Rearden looked at the papers still lying across the desk. He thought of the payment these papers gave him for his ore mines. Two-thirds of the sum was money which Larkin had obtained as a loan from the government; the new law made provisions for such loans “in order to give a fair opportunity to the new owners who have never had a chance.”

Two-thirds of the rest was a loan he himself had granted to Larkin, a mortgage he had accepted on his own mines. . . . And the government money, he thought suddenly, the money now given to him as payment for his property, where had that come from? Whose work had provided it?

“‘You don’t have to worry, Hank,” said Larkin, with that incomprehensible, insistent note of pleading in his voice. “It’s just a paper formality.”

Rearden wondered dimly what it was that Larkin wanted from him.

He felt that the man was waiting for something beyond the physical fact of the sale, some words which he, Rearden, was supposed to pronounce, some action pertaining to mercy which he was expected to grant. Larkin’s eyes, in this moment of his best fortune, had the sickening look of a beggar.

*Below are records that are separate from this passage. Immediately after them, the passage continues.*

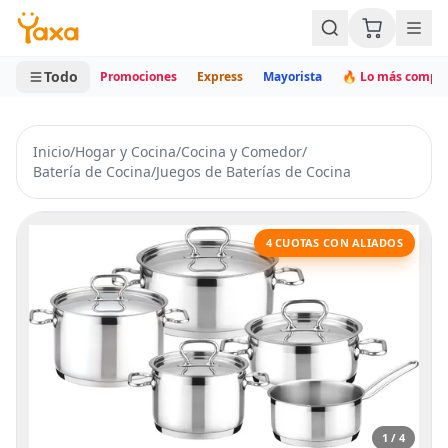
MINI CARRITO
0 productos
Todo
Promociones
Express
Mayorista
🔥 Lo más compr
Inicio
/
Hogar y Cocina
/
Cocina y Comedor
/
Batería de Cocina
/
Juegos de Baterías de Cocina
4 CUOTAS CON ALIADOS
1 / 4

“Why should you be angry, Hank? It’s only a new form of legal red tape. Just a new historical condition. Nobody can help it, if it’s, a historical condition. Nobody can be blamed for it. But there’s always a way to get along. Look at all the others. They don’t mind. They’re—”

“They’re setting up stooges whom they control, to run the properties extorted from them. I—”

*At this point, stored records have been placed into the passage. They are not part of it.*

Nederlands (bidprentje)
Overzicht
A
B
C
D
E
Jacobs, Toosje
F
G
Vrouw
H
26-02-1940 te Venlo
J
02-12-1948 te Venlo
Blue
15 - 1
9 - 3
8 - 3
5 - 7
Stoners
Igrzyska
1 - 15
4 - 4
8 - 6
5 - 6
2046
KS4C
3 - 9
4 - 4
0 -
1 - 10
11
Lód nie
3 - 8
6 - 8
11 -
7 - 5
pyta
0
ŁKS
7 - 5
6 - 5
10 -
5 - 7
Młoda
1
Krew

“Now why do you want to use such words?”

“I might as well tell you—and I think you know it—that I am not good at games of that kind. I have neither the time nor the stomach to devise some form of blackmail in order to tie you up and own my mines through you. Ownership is a thing I don’t share. And I don’t wish to hold it by the grace of your cowardice—by means of a constant struggle to outwit you and keep some threat over your head. I don’t do business that way and I don’t deal with cowards. The mines are yours. If you wish to give me first call on all the ore produced, you will do so.